# Woke up to 2 Feet of Snow



## StratfordPusher

Woke up this morning to two feet of snow.... as shown.....

Enjoy


----------



## grandview

Better then waking up to balls high.


----------



## JTVLandscaping

:laughing::laughing::laughing:


----------



## Raymond S.

that made me chuckle


----------



## mercer_me

grandview;1242704 said:


> Better then waking up to balls high.


:laughing::laughing:LMAO:laughing::laughing:


----------



## Western1

Nice feet!


----------



## TKLAWN

Definetly not what I expected.


----------



## suzuki0702

those two feet werent forecasted?? lmao


----------



## tuney443

Those are some real ugly feet.Funny.


----------



## wizardsr

It could always be worse...


----------



## tuney443

WOW--That's a snow removal job perfectly suited for my X,the very best of all ball busters.Thumbs Up


----------



## NickT

Love that!!!!!!!!!!!


----------



## john mc

nice one guys


----------



## White Gardens

Boy, brings new meaning to cold feet.

Not going to comment about the PP on the car out of principle. Thumbs Up


----------



## plowin-fire

I about fell out of the chair laughing!!!!!!!!!!


----------



## StratfordPusher

*What a site....*

Imagine seeing this drive down the road...

Kids, cover your eyes


----------



## JD Dave

I think that dick cut me off yesterday. LOL


----------



## White Gardens

Better keep this thread up on your screen before lock-down!

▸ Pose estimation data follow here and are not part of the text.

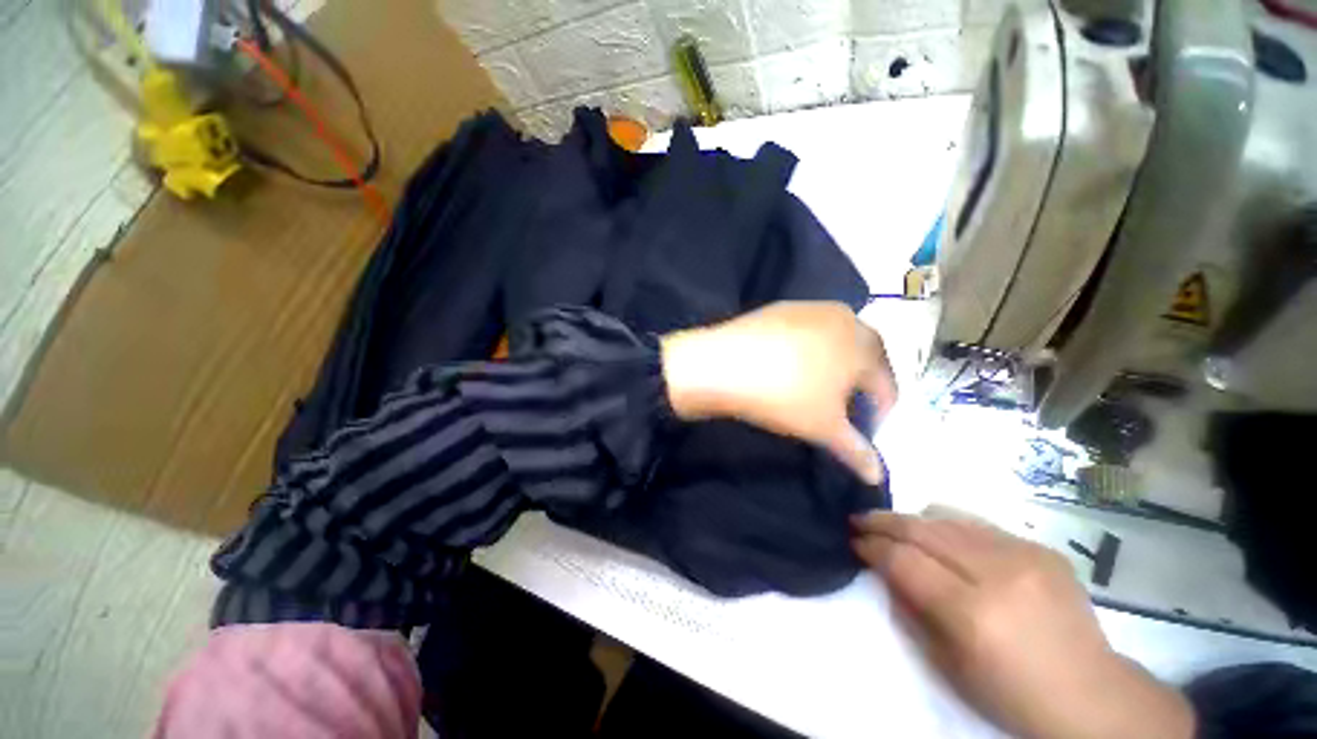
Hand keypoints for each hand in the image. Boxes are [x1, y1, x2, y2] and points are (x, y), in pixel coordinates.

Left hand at [660, 301, 896, 483]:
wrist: (722, 364)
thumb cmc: (783, 395)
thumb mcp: (823, 428)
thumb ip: (856, 451)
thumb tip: (877, 476)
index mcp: (865, 344)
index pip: (886, 382)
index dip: (881, 410)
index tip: (869, 429)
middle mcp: (844, 317)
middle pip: (863, 356)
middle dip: (860, 384)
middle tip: (845, 408)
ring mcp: (809, 309)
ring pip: (835, 341)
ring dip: (835, 364)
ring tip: (818, 388)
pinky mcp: (780, 309)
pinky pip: (806, 332)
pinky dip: (808, 350)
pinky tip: (790, 366)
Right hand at [852, 512, 1194, 738]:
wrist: (1091, 694)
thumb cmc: (1011, 694)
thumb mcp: (947, 664)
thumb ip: (908, 609)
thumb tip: (882, 568)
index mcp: (973, 612)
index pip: (904, 560)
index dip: (872, 546)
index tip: (853, 540)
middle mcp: (998, 572)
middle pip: (923, 529)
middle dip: (883, 521)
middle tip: (860, 519)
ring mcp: (1025, 554)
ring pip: (948, 518)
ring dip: (913, 520)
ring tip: (895, 526)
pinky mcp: (1040, 547)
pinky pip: (978, 524)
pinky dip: (948, 526)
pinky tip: (941, 538)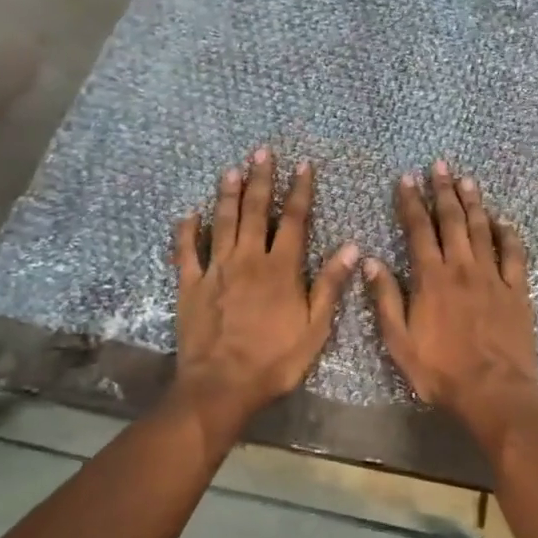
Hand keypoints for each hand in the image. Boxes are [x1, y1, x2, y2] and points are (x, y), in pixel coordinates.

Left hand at [172, 147, 358, 438]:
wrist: (221, 386)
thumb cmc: (274, 360)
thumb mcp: (315, 328)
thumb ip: (330, 284)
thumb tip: (351, 247)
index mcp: (281, 268)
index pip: (295, 220)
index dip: (300, 191)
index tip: (303, 166)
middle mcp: (248, 259)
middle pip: (256, 211)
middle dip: (261, 179)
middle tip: (262, 152)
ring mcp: (215, 270)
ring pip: (222, 222)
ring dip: (228, 194)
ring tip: (232, 170)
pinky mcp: (189, 285)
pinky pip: (186, 251)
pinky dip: (186, 230)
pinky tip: (188, 214)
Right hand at [363, 160, 537, 453]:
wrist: (494, 392)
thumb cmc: (441, 371)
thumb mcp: (400, 341)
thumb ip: (386, 298)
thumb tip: (370, 260)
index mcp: (431, 278)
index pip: (418, 230)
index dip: (411, 202)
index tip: (407, 178)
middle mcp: (462, 268)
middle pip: (452, 220)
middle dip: (443, 191)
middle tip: (440, 165)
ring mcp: (493, 277)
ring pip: (482, 230)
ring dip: (474, 203)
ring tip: (467, 180)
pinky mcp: (517, 291)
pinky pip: (514, 255)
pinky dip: (508, 235)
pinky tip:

Surprised the mods haven't deleted it yet!


----------



## NickT

JD Dave;1261338 said:


> I think that dick cut me off yesterday. LOL


Lmao that dick flipped me off


----------



## grandview

That dick is GP.


----------



## StratfordPusher

*Stuck Deep in snow*

This one always makes me chuckle....


----------



## NickT

grandview;1261433 said:


> That dick is GP.


What's a GP


----------